Alcuni scienziati si sono chiesti, però, se l’abitudine a sfogarsi con gli amici condividendo costantemente con loro le proprie preoccupazioni sia o meno salutare. La risposta, nient’affatto scontata, sembra che sfogarsi con gli amici non faccia bene né a noi né a loro. Infatti la “ruminazione” individuale dei problemi si trasforma, condividendoli costantemente, in una sorta di ossessione collettiva che provoca stress sia nella persona direttamente coinvolta che nell’ambiente che la circonda.
È questa la conclusione di alcuni scienziati come Carli e Paniccia i quali, analizzando il ruolo del dialogo tra amici nella risoluzione dei problemi, hanno distinto le discussioni problematiche ma costruttive dalle pure e semplici lamentazioni (quegli sfoghi di cui tanto abbiamo bisogno). Le lamentazioni che hanno il solo scopo di liberare il dolore, senza evolvere in una ricerca attiva delle soluzioni, aumentano come abbiamo già potuto vedere lo stress individuale e collettivo.
Il sostegno degli amici resta essenziale e lo studio, chiariscono i ricercatori, non vuole sminuire l’importanza del dialogo sincero: l’obiettivo è piuttosto stimolare le persone a ricercare confronti costruttivi, rimanendo aperte a consigli e soluzioni e ricercando il meno possibile il ruolo della vittima. Quindi sfoghi sì, ma costruttivi.
Lo sfogo fine a se stesso resta importante ma, sembra suggerire la ricerca, è bene che si tratti di un momento circoscritto e individuale, mentre le relazioni interpersonali dovrebbero essere orientate, anche nei momenti più difficili, all’ascolto reciproco e non al semplice “monologo”. Si tratta, a ben vedere, di una forma di rispetto per gli altri che non può che risultare positiva sul lungo periodo.
L’amico o l’amica cui ci rivolgiamo, se sente che il suo sostegno è importante e le sue parole possono produrre un cambiamento, sarà certamente gratificato nell’offrire il proprio aiuto, mentre se sarà messo nelle condizioni di sentirsi un ascoltatore passivo si sentirà più facilmente frustrato e sperimenterà la forma di stress cui accennano Carli e Paniccia.

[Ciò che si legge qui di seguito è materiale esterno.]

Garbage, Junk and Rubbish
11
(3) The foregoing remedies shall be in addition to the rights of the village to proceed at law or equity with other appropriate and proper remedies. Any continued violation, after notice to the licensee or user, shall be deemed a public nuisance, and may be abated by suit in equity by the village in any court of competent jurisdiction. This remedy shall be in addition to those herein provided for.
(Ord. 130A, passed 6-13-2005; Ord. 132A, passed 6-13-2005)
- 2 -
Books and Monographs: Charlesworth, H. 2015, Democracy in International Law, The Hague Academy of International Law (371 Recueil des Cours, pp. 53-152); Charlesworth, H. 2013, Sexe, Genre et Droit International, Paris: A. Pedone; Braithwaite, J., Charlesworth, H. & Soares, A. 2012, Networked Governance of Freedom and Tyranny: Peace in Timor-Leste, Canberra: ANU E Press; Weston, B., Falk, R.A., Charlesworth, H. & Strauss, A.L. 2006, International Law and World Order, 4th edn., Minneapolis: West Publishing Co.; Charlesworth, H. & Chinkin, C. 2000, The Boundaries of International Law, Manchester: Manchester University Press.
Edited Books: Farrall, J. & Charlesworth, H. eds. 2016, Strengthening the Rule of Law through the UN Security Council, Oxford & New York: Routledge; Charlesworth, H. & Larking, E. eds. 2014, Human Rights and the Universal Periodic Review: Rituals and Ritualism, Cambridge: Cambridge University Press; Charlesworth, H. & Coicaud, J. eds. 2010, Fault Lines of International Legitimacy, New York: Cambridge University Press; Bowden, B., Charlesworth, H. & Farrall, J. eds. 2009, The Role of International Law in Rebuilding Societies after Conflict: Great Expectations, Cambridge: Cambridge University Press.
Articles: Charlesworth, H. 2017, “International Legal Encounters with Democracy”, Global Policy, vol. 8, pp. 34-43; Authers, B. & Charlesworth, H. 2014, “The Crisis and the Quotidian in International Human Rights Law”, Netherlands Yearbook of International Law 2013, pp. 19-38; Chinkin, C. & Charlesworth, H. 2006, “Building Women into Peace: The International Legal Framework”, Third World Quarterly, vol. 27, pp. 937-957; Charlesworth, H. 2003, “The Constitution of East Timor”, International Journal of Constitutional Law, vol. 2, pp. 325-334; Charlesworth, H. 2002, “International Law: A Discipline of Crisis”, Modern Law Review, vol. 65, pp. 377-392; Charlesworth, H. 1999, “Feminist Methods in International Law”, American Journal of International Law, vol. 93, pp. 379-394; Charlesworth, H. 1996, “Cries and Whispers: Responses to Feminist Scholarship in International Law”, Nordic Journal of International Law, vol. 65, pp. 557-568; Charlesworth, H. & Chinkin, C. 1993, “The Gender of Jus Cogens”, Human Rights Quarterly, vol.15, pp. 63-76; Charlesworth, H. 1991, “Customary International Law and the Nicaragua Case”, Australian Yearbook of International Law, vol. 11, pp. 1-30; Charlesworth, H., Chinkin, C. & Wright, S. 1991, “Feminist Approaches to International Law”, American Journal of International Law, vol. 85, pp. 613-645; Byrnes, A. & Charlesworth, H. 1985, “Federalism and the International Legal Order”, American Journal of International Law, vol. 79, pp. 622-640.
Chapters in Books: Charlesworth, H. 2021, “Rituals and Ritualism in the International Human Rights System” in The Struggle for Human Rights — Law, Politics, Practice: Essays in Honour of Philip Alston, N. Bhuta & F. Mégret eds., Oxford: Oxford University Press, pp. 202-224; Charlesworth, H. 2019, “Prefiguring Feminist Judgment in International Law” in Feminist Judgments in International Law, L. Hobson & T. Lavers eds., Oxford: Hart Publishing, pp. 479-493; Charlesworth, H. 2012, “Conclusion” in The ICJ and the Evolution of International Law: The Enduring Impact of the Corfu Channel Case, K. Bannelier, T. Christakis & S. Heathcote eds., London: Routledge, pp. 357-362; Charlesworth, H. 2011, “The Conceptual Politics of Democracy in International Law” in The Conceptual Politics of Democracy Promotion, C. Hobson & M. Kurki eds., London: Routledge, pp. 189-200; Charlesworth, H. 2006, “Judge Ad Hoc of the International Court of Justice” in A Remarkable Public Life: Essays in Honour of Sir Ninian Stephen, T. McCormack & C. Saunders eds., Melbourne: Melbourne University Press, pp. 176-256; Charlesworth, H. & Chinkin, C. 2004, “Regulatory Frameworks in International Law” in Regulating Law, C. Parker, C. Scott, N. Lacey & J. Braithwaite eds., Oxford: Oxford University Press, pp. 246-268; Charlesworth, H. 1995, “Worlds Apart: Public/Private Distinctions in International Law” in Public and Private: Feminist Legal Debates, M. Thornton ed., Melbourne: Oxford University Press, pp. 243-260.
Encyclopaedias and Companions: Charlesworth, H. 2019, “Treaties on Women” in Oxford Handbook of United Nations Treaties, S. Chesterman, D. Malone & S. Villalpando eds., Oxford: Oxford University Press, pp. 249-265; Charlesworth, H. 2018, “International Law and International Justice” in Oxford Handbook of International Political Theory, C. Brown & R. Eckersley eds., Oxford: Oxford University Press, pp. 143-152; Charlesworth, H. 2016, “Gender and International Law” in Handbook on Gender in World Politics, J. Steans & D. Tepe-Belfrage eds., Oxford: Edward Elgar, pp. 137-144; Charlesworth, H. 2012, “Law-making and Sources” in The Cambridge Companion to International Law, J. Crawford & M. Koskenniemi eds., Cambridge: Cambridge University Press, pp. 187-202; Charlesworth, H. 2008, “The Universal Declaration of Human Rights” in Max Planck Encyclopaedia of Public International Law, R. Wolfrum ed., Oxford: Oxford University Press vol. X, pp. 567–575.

Il sostegno sociale rappresenta, come è ben noto, un ottimo argine nei confronti degli eventi stressanti, tanto che la maggior parte dei terapeuti spinge i pazienti a cercare o definire un “alleato” (familiare, amico o partner) che possa fungere da aiuto e da sostegno durante il percorso. Chiaramente, riconoscere i “diritti” di chi ci aiuta è essenziale per non perdere la bussola trasformando un amico in un’ancora cui aggrapparsi indiscriminatamente.